Questions to answer -
**A.** In the module descriptions, begin at the words "Overall, Sustainable Cities" and stop after the words "interest to you.". Set down that passage verbatim.
**B.** According to the module descriptions, why might the full list of optional modules not be offered every year? Respond in one to three sentences.
**C.** Answer these questions from the module descriptions, one per line:
(i) What provides practical experience of the impacts of river management?
(ii) What does urban agriculture involve?
(iii) Who can advise on the available options on or before the start of the programme?

Page excerpt -
◆ ◆ ◆ ◆ ◆ ◆ ◆

River Restoration and Management
You will learn about the relationships between fluvial processes and river restoration and management strategies. Underpinning theory on river hydromorphology, fluvial geomorphology, and sediment processes provides a sound basis for evaluating the success of different river engineering strategies. Field work in UK rivers provides practical experience of the impacts of river management, and an appreciation of the strengths and weaknesses of different approaches.
Overall, Sustainable Cities is a broad module covering a wide variety of topics, allowing you to focus on elements relevant to your specific field of study. This module will engage with a host of ideas and concepts, from urban agriculture, which involves farming in cities, to methods for greening cities and the role of key actors in managing these spaces. Semester two focuses on the rise of megacities, with a specific focus on the social and environmental issues present in such complex environments; it builds on the themes from semester one and enables you to focus on a topic which is of interest to you.
Please note that it may not be possible to deliver the full list of options every year as this will depend on factors such as how many students choose a particular option. Exact modules may also vary in order to keep content current. When accepting your offer of a place to study on this programme, you should be aware that not all optional modules will be running each year. Your tutor will be able to advise you as to the available options on or before the start of the programme. Whilst the University tries to ensure that you are able to undertake your preferred options, it cannot guarantee this.

◆ ◆ ◆ ◆ ◆ ◆ ◆

Saved data entries
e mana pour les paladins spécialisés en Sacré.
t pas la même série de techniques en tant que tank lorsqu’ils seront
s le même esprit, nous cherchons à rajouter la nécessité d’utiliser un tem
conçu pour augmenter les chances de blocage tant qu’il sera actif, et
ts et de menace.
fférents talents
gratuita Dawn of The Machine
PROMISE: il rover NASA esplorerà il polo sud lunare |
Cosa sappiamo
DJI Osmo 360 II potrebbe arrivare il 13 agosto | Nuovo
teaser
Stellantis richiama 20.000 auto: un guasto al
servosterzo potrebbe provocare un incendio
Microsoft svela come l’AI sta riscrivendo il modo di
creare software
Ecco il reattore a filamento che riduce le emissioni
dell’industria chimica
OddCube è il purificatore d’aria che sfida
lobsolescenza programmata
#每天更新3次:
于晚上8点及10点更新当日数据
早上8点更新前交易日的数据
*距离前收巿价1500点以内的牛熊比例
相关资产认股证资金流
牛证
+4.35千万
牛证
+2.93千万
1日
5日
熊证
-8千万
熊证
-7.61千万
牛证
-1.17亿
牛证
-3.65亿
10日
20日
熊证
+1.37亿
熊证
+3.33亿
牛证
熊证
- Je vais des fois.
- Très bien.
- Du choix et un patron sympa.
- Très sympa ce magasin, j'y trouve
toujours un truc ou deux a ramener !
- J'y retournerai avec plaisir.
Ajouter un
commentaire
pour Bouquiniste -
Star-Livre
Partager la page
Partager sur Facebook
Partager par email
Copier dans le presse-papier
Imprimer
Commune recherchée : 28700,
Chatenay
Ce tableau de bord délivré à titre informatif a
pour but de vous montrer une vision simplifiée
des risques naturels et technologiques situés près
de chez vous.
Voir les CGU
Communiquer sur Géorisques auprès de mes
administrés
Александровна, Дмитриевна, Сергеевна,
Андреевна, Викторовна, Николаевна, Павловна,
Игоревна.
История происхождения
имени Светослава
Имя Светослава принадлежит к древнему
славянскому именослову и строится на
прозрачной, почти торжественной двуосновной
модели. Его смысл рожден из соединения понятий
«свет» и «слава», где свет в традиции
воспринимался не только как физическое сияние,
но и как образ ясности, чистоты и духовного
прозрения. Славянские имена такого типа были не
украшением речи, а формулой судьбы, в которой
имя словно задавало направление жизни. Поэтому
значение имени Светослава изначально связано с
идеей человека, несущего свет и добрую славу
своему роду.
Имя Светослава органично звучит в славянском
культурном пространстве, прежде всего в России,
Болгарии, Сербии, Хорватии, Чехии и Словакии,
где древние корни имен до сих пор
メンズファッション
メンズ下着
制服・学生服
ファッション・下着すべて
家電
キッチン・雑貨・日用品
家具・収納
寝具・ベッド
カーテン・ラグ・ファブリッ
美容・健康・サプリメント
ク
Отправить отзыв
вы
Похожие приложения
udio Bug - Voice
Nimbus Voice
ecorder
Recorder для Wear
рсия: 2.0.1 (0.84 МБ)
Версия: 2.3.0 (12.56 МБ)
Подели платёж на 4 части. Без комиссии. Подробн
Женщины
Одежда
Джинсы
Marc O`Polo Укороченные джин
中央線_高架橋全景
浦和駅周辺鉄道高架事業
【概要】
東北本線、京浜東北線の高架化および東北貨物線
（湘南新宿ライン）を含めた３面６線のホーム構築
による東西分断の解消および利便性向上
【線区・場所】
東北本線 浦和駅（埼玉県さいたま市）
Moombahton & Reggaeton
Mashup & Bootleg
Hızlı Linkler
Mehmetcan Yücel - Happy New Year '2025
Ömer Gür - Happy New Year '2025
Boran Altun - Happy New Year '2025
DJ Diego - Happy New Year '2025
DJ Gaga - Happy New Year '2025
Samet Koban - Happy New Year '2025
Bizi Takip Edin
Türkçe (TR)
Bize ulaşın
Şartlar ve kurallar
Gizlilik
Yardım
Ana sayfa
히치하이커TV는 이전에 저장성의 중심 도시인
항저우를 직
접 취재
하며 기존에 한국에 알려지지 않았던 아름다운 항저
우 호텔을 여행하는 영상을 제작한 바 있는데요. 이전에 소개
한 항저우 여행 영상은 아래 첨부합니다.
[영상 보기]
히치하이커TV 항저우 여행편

◆ ◆ ◆ ◆ ◆ ◆ ◆

Solutions to the problems -
**A.**
Overall, Sustainable Cities is a broad module covering a wide variety of topics, allowing you to focus on elements relevant to your specific field of study. This module will engage with a host of ideas and concepts, from urban agriculture, which involves farming in cities, to methods for greening cities and the role of key actors in managing these spaces. Semester two focuses on the rise of megacities, with a specific focus on the social and environmental issues present in such complex environments; it builds on the themes from semester one and enables you to focus on a topic which is of interest to you.

**B.** The full list of options may not be delivered every year because delivery depends on factors such as how many students choose a particular option.

**C.**
(i) Field work in UK rivers.
(ii) Farming in cities.
(iii) Your tutor.